Meantime banks are reinforcing their treasury operations to cope with the demand. For instance, HSBC announced in June it was seeing “unprecedented levels of client activity across the region as clients have heightened their focus on treasury and working capital management [in the wake of] the global financial crisis.”

However there’s still work to be done in the region and the shift in economic power seems to have spurred on governments, central banks and the private sector to embed important reforms that are intended to cement Asia’s position in the global economy. As the region’s dominant economy, China has come in for criticism for not opening up rapidly enough. It is repeatedly told to speed up integration with the global economy, for instance by facilitating foreign investment more than it has in the past. “The Chinese economy should become more like that of the United States—a large country that is a major global trader but whose growth is driven primarily by domestic demand,” suggests Linda Yueh, director of the China Growth Centre and fellow in economics at Oxford University, in the IMF’s latest global survey.

And despite a rapidly prospering middle class, especially in India, a high proportion of the world’s poor still live in Asia. In south Asia, for example, 40 percent of the population exist on less than $1.25 a day.

Furthermore, the poor have been hard-hit by the financial crisis. The World Bank estimates 14 million more people in Asia will be living in poverty as a result.

Hungry for market share
However South Korea has shown what’s possible. It has evolved from a state of abject poverty to one of general prosperity in a few short decades.
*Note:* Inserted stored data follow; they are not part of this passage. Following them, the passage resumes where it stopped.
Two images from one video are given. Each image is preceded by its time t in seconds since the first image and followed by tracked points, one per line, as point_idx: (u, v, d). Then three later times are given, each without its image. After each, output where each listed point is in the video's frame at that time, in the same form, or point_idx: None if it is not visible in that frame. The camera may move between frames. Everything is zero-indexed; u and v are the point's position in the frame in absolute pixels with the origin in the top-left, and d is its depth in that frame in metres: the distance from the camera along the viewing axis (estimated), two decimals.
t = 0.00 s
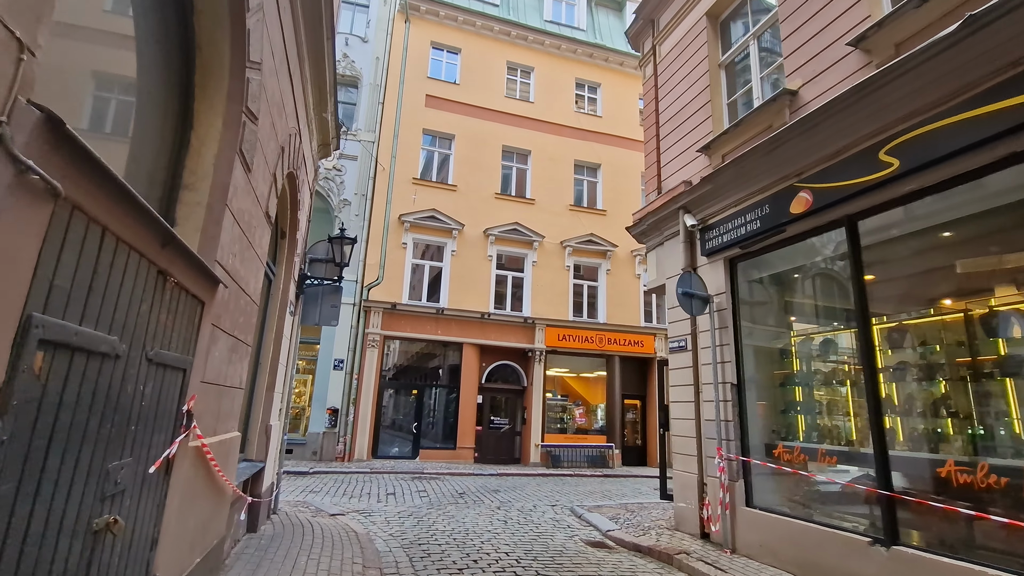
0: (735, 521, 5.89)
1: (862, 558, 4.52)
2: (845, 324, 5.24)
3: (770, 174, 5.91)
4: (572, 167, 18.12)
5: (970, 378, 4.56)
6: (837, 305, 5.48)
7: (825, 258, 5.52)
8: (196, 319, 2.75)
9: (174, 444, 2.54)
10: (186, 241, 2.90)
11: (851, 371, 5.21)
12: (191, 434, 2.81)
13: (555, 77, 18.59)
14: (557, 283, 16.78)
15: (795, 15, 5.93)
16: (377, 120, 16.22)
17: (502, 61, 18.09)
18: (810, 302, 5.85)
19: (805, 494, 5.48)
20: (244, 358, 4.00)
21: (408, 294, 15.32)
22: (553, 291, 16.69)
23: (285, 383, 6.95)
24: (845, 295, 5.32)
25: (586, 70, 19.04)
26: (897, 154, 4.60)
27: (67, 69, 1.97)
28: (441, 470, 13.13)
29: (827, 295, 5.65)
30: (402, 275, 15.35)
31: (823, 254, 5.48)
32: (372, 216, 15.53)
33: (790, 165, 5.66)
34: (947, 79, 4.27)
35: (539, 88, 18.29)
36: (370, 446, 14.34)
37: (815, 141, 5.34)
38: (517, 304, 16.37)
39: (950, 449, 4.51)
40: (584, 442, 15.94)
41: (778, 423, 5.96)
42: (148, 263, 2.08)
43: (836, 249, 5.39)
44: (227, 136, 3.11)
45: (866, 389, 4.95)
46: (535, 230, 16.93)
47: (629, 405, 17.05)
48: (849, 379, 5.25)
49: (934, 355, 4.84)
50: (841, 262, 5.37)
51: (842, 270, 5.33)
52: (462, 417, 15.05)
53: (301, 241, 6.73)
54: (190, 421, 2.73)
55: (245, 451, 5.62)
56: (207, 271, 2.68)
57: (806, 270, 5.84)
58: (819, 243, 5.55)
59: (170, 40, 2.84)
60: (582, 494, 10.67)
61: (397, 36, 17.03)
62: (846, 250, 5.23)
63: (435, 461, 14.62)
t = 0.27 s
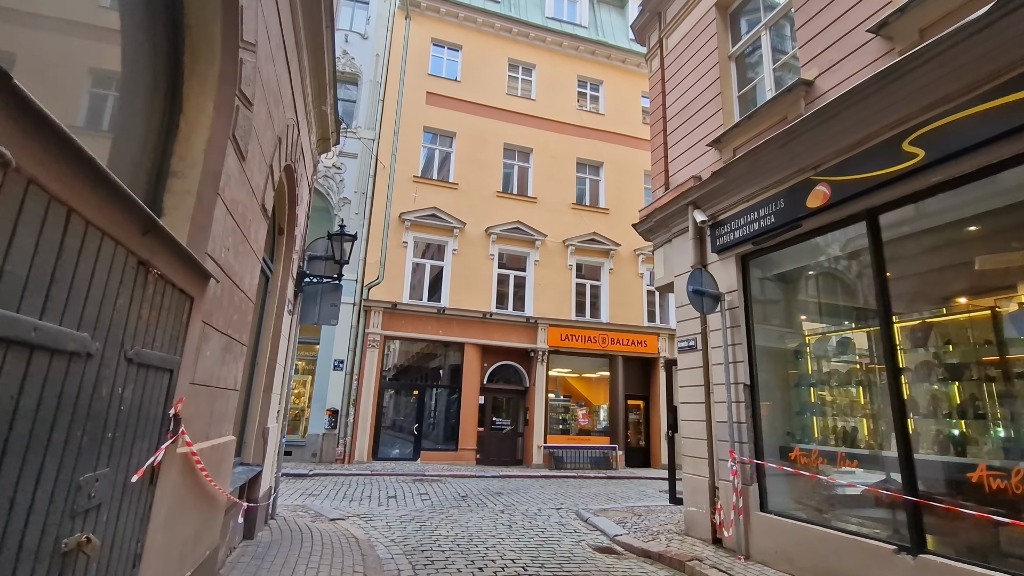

As a McKinsey study noted recently, it’s “a manufacturing powerhouse that has virtually eradicated poverty, malnutrition and illiteracy.”

And also like the rest of Asia, it’s not stopping there. Economists Stephen S Roach and Sharon Lam point out that the financial crisis was almost an irrelevancy for the nation. “Despite its heavy reliance on exports, South Korea registered only a single sequential quarterly decline in real GDP during the global downturn. Among Asia’s “tiger economies” South Korea suffered least from the crisis and recovered the most rapidly,” they explain.

The performance of electronics brand Samsung is one reason why. Less than a decade ago, hardly any consumer outside South Korea had heard of it. Today Samsung ranks 19th on Interbrand’s top-ranking global names ahead of much longer-established brands such as 29th-ranked Sony.

Samsung is leading the way for other South Korean exporters who actually gained market share during and since the crisis. They now have 33 percent of the global market in mobile phones, up from 22 percent at end 2007, 37 percent of the LCD television market (up from 27 percent), and nine percent of the automotive market (6.5 percent).

A decade ago, these gains would have been considered unthinkable but they still aren’t enough for a newly ambitious South Korea, or Asia.